MATERIAL FOR THIS TASK -
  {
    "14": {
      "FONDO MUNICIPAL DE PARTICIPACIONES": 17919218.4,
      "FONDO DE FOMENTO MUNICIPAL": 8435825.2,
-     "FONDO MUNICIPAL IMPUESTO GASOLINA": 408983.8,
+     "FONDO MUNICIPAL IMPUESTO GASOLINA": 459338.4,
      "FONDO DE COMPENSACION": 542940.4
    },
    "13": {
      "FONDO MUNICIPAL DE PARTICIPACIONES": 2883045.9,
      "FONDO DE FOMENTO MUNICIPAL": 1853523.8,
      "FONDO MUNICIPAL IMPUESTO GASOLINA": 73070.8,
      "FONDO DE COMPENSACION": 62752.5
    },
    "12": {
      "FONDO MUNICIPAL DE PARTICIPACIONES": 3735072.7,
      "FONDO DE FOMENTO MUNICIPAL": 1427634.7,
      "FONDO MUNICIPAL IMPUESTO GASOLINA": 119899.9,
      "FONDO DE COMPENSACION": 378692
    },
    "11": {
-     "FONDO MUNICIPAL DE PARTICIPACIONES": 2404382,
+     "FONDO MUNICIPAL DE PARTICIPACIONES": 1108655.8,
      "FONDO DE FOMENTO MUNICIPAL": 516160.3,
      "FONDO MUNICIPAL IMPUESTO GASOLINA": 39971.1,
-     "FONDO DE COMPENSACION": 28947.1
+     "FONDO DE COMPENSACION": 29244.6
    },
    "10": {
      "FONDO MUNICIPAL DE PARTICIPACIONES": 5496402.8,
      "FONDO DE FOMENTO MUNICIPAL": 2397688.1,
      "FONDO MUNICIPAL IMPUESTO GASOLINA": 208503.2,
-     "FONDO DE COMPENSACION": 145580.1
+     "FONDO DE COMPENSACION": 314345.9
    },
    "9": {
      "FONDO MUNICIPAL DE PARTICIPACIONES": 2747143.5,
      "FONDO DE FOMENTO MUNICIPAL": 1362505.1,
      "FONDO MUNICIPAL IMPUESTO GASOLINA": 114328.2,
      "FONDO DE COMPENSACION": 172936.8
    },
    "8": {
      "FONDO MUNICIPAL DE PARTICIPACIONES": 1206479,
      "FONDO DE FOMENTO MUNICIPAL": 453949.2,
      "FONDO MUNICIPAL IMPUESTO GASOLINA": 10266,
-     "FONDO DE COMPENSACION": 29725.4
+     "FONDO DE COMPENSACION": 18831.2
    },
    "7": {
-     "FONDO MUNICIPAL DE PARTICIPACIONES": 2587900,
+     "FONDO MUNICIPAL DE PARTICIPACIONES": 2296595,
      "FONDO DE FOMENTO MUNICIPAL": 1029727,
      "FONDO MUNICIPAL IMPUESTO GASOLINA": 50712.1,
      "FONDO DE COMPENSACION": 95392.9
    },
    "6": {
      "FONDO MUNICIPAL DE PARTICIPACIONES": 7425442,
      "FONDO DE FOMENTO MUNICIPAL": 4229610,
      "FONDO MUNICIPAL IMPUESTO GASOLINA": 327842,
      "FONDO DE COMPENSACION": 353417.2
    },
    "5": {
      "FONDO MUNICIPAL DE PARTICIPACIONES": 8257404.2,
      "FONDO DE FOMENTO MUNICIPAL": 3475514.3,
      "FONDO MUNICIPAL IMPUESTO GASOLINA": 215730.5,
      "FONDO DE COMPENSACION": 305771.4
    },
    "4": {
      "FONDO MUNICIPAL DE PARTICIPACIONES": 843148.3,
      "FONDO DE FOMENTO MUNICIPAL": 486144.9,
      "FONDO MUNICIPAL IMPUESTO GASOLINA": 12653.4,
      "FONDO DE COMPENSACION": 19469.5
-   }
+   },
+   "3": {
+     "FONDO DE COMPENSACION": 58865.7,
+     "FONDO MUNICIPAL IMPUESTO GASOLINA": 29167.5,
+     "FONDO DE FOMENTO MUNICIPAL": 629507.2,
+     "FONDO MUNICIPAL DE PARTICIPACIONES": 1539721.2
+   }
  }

---

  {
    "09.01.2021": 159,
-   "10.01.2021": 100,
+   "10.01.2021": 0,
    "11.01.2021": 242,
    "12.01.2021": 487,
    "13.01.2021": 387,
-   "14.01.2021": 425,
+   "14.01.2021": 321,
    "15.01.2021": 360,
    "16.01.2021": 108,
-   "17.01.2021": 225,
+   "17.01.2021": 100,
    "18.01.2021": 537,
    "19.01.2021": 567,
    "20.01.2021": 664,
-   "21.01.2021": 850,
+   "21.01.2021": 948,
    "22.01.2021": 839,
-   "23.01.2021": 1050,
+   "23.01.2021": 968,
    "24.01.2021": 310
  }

==

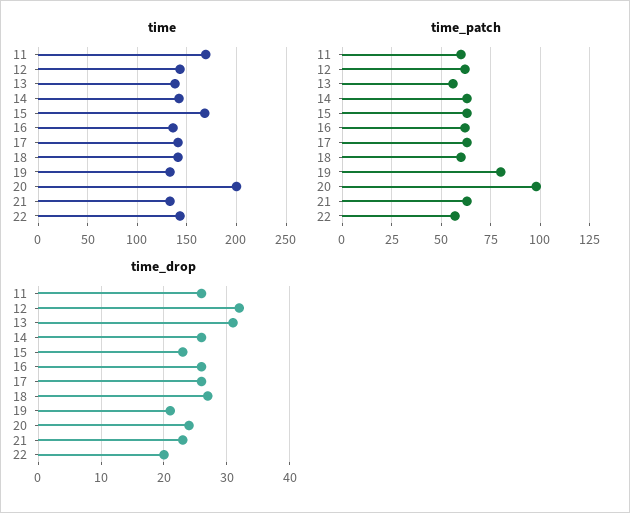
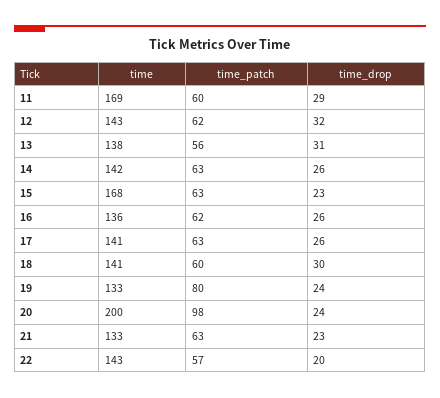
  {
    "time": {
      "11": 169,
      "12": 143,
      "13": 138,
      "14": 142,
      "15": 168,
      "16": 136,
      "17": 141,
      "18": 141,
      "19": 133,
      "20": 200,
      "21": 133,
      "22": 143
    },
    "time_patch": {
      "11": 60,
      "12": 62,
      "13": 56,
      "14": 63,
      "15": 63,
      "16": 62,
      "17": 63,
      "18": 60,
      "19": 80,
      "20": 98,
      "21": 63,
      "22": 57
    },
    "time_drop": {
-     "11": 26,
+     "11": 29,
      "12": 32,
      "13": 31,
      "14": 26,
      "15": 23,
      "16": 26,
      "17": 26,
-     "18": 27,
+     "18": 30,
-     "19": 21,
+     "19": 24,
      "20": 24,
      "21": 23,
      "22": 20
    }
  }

ASSIGNED TASK - Answer with one number only, the count of lines in the listing that hold the word "FOMENTO".

YOUR SOLUTION - 12